Partiamo da quest’ultima. In realtà, questa superstizione non è condivisa in tutto il mondo. A credere che il micio neromantato porti sfortuna sono infatti gli italiani, gli spagnoli, gli statunitensi e i cinesi; mentre in Scozia, Inghilterra e Giappone il gatto nero è sinonimo di fortuna e prosperità. Tradizionalmente, inoltre, nei Paesi anglosassoni i marinai tenevano questi felini a bordo delle navi come portafortuna.
Anche in Lettonia esiste una credenza radicalmente opposta alla nostra, soprattutto in campo agricolo.
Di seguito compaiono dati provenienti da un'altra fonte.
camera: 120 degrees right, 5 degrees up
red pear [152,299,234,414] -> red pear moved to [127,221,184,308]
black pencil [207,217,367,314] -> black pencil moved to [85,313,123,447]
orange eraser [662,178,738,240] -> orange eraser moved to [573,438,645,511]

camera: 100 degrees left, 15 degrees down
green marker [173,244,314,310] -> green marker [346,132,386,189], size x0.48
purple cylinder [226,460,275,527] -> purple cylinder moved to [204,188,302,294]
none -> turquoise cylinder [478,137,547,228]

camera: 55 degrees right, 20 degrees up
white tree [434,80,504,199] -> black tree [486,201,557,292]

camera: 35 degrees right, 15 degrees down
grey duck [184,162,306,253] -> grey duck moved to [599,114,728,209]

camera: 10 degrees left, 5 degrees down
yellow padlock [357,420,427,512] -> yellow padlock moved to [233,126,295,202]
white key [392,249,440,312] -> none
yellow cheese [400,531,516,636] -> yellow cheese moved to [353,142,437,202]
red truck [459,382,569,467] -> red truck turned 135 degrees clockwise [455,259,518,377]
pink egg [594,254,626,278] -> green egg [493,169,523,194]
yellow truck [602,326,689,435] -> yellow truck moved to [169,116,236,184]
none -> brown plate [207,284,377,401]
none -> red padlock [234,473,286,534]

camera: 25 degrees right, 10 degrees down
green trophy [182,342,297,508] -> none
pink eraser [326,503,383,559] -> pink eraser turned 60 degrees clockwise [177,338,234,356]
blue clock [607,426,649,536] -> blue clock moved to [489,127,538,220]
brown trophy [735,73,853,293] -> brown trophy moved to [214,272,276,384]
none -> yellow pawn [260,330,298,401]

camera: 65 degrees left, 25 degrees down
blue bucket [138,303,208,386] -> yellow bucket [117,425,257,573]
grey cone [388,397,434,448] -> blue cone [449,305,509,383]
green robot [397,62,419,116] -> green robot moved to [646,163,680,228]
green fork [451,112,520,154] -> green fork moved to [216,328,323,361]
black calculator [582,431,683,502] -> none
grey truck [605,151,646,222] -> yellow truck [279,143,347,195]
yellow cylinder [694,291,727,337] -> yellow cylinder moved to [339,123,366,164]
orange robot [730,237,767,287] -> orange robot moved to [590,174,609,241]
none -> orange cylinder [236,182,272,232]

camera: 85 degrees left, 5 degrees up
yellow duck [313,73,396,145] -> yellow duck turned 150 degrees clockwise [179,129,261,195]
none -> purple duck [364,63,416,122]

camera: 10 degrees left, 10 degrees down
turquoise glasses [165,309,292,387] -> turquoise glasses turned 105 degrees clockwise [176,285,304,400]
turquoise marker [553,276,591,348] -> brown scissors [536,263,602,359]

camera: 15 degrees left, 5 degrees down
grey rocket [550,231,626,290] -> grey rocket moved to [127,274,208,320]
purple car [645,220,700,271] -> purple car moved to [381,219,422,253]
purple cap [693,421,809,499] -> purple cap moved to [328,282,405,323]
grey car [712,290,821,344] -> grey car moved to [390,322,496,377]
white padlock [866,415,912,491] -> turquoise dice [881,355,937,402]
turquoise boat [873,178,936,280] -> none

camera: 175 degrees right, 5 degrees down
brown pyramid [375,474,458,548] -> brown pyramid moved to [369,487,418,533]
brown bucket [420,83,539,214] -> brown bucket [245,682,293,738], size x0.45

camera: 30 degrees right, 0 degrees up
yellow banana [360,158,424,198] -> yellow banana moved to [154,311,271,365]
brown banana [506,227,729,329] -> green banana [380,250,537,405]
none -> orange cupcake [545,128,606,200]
Si pensa, infatti, che la nascita di gattini neri porterà ad avere un buon raccolto. Particolare è invece la superstizione tedesca: in Germania si crede che il gatto nero porti iella solo se ci attraversa la strada da destra verso sinistra; al contrario, se la attraversa in senso opposto porterà fortuna.
La superstizione più comune ha invece radici antichissime, che vanno indietro nel tempo fino al Medioevo. Quando cioè ci si spostava a bordo di carrozze trainate da cavalli che, spaventati dal riflesso degli occhi dei gatti neri nel buio o da un loro improvviso passaggio, s’imbizzarrivano e causavano scompiglio fra i viaggiatori.
Da quel momento si è iniziato a pensare che il gatto nero fosse la reincarnazione del demonio. Una credenza avvalorata anche dalle teorie di Papa Gregorio IX, che nel XXIII secolo invitava i fedeli alla caccia di questi mici e a bruciarli perché ritenuti amici fedeli delle streghe.